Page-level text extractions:

:::::

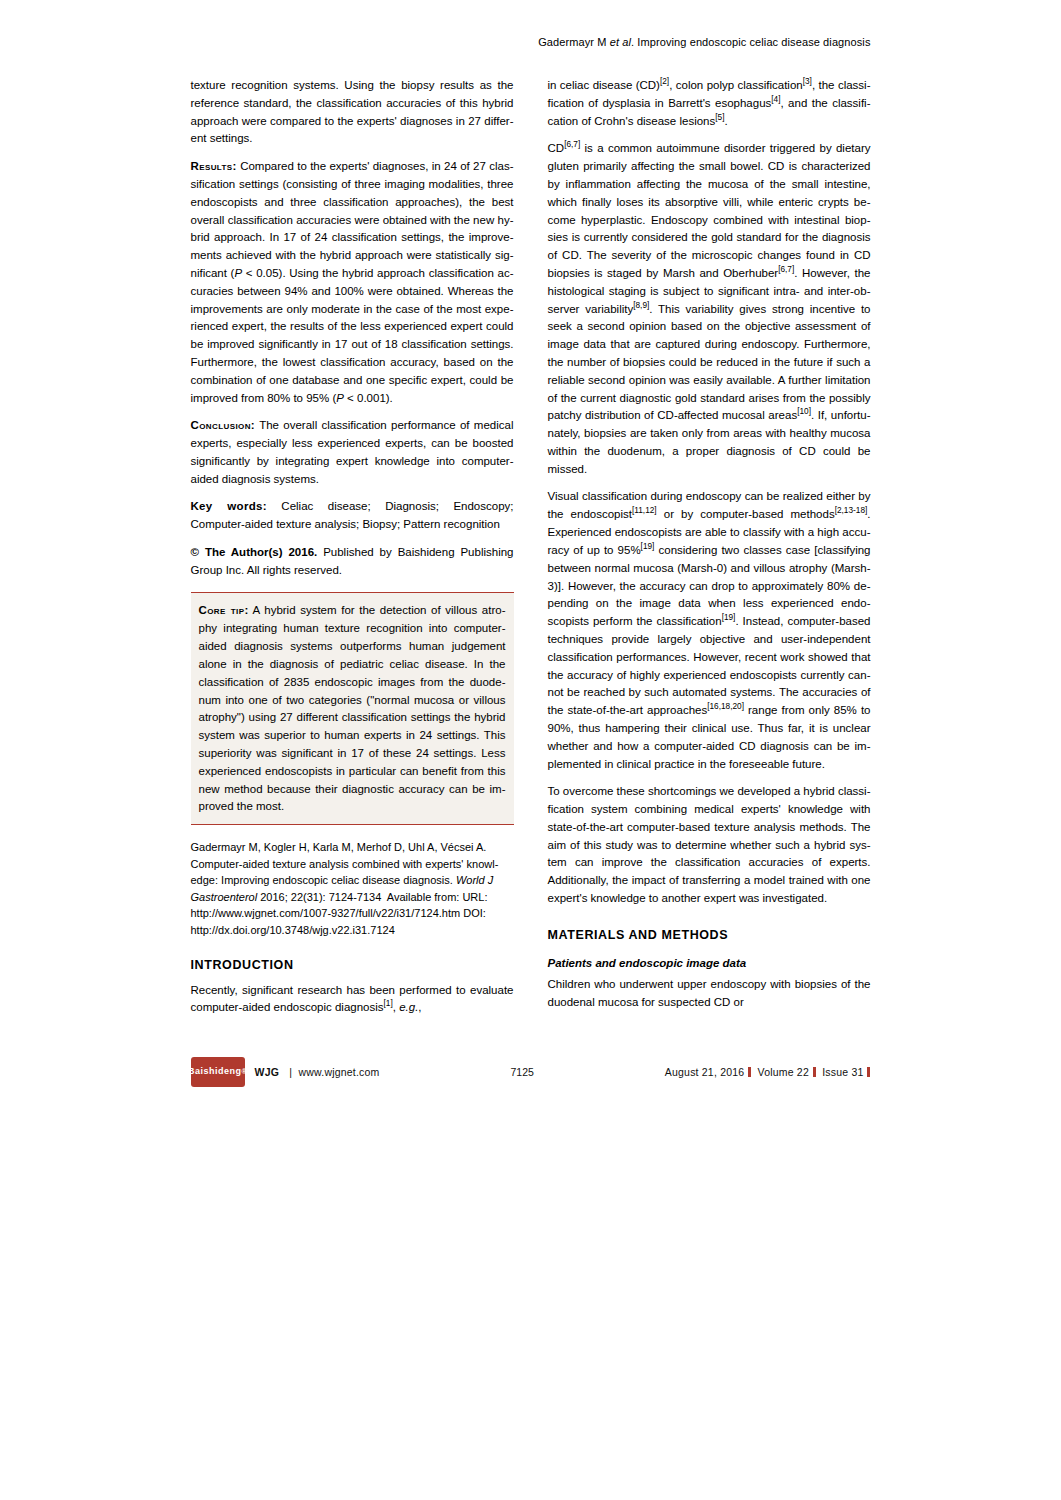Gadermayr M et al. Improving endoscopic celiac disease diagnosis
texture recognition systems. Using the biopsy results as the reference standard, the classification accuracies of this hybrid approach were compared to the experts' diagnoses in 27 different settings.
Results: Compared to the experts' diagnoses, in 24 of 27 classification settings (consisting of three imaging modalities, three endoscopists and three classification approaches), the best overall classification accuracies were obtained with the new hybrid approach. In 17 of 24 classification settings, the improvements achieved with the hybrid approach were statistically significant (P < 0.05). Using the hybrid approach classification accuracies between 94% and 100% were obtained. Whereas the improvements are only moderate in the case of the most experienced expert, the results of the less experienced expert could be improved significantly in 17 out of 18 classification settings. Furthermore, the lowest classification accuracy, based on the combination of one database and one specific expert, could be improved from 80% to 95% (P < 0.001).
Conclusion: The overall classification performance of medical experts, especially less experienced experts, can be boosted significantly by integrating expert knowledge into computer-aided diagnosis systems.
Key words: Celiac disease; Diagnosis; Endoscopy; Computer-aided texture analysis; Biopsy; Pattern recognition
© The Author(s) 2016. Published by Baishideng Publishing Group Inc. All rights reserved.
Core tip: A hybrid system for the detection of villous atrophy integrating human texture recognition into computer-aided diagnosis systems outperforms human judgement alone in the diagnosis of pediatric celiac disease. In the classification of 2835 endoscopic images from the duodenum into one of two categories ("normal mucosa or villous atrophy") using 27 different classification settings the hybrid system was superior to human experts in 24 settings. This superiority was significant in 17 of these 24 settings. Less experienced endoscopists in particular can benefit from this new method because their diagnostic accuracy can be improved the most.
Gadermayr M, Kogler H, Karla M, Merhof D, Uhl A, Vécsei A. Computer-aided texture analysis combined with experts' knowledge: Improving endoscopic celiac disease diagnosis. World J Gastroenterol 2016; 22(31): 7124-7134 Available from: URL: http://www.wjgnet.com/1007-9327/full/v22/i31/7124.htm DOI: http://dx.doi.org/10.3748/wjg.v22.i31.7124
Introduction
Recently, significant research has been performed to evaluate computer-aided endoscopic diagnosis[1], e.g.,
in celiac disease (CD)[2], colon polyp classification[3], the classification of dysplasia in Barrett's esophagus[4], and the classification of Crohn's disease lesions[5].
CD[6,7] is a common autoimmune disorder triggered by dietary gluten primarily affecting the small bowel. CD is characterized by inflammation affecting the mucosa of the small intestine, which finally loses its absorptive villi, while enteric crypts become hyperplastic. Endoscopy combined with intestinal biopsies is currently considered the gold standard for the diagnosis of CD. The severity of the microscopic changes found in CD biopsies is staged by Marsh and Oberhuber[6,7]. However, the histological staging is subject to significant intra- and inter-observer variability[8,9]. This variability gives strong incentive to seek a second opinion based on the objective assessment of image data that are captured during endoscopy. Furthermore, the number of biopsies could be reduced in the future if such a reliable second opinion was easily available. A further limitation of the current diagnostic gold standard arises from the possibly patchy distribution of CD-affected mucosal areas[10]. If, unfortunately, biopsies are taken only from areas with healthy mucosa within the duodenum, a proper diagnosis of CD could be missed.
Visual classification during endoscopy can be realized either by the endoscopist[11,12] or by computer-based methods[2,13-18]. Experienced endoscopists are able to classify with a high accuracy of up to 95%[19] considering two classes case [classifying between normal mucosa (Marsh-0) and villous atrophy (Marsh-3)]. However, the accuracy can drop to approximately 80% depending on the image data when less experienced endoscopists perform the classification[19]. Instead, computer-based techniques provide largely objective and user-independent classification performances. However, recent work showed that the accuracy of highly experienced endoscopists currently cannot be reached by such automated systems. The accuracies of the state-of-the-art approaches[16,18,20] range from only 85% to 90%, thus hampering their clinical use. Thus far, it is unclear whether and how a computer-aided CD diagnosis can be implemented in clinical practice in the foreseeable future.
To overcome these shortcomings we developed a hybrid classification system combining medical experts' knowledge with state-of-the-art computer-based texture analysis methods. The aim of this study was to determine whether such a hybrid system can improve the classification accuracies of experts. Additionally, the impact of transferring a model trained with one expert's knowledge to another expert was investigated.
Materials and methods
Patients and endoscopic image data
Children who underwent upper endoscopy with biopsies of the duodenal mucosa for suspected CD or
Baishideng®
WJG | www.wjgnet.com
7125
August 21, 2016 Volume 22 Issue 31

:::::

# [DIRECTIONS FOR THIS TASK]
Exclude the pictures, then write out every record exactly as it stands.

# [EXERCISE SOLUTION]
Gadermayr M et al. Improving endoscopic celiac disease diagnosis
texture recognition systems. Using the biopsy results as the reference standard, the classification accuracies of this hybrid approach were compared to the experts' diagnoses in 27 different settings.
Results: Compared to the experts' diagnoses, in 24 of 27 classification settings (consisting of three imaging modalities, three endoscopists and three classification approaches), the best overall classification accuracies were obtained with the new hybrid approach. In 17 of 24 classification settings, the improvements achieved with the hybrid approach were statistically significant (P < 0.05). Using the hybrid approach classification accuracies between 94% and 100% were obtained. Whereas the improvements are only moderate in the case of the most experienced expert, the results of the less experienced expert could be improved significantly in 17 out of 18 classification settings. Furthermore, the lowest classification accuracy, based on the combination of one database and one specific expert, could be improved from 80% to 95% (P < 0.001).
Conclusion: The overall classification performance of medical experts, especially less experienced experts, can be boosted significantly by integrating expert knowledge into computer-aided diagnosis systems.
Key words: Celiac disease; Diagnosis; Endoscopy; Computer-aided texture analysis; Biopsy; Pattern recognition
© The Author(s) 2016. Published by Baishideng Publishing Group Inc. All rights reserved.
Core tip: A hybrid system for the detection of villous atrophy integrating human texture recognition into computer-aided diagnosis systems outperforms human judgement alone in the diagnosis of pediatric celiac disease. In the classification of 2835 endoscopic images from the duodenum into one of two categories ("normal mucosa or villous atrophy") using 27 different classification settings the hybrid system was superior to human experts in 24 settings. This superiority was significant in 17 of these 24 settings. Less experienced endoscopists in particular can benefit from this new method because their diagnostic accuracy can be improved the most.
Gadermayr M, Kogler H, Karla M, Merhof D, Uhl A, Vécsei A. Computer-aided texture analysis combined with experts' knowledge: Improving endoscopic celiac disease diagnosis. World J Gastroenterol 2016; 22(31): 7124-7134 Available from: URL: http://www.wjgnet.com/1007-9327/full/v22/i31/7124.htm DOI: http://dx.doi.org/10.3748/wjg.v22.i31.7124
Introduction
Recently, significant research has been performed to evaluate computer-aided endoscopic diagnosis[1], e.g.,
in celiac disease (CD)[2], colon polyp classification[3], the classification of dysplasia in Barrett's esophagus[4], and the classification of Crohn's disease lesions[5].
CD[6,7] is a common autoimmune disorder triggered by dietary gluten primarily affecting the small bowel. CD is characterized by inflammation affecting the mucosa of the small intestine, which finally loses its absorptive villi, while enteric crypts become hyperplastic. Endoscopy combined with intestinal biopsies is currently considered the gold standard for the diagnosis of CD. The severity of the microscopic changes found in CD biopsies is staged by Marsh and Oberhuber[6,7]. However, the histological staging is subject to significant intra- and inter-observer variability[8,9]. This variability gives strong incentive to seek a second opinion based on the objective assessment of image data that are captured during endoscopy. Furthermore, the number of biopsies could be reduced in the future if such a reliable second opinion was easily available. A further limitation of the current diagnostic gold standard arises from the possibly patchy distribution of CD-affected mucosal areas[10]. If, unfortunately, biopsies are taken only from areas with healthy mucosa within the duodenum, a proper diagnosis of CD could be missed.
Visual classification during endoscopy can be realized either by the endoscopist[11,12] or by computer-based methods[2,13-18]. Experienced endoscopists are able to classify with a high accuracy of up to 95%[19] considering two classes case [classifying between normal mucosa (Marsh-0) and villous atrophy (Marsh-3)]. However, the accuracy can drop to approximately 80% depending on the image data when less experienced endoscopists perform the classification[19]. Instead, computer-based techniques provide largely objective and user-independent classification performances. However, recent work showed that the accuracy of highly experienced endoscopists currently cannot be reached by such automated systems. The accuracies of the state-of-the-art approaches[16,18,20] range from only 85% to 90%, thus hampering their clinical use. Thus far, it is unclear whether and how a computer-aided CD diagnosis can be implemented in clinical practice in the foreseeable future.
To overcome these shortcomings we developed a hybrid classification system combining medical experts' knowledge with state-of-the-art computer-based texture analysis methods. The aim of this study was to determine whether such a hybrid system can improve the classification accuracies of experts. Additionally, the impact of transferring a model trained with one expert's knowledge to another expert was investigated.
Materials and methods
Patients and endoscopic image data
Children who underwent upper endoscopy with biopsies of the duodenal mucosa for suspected CD or
Baishideng®
WJG | www.wjgnet.com
7125
August 21, 2016 Volume 22 Issue 31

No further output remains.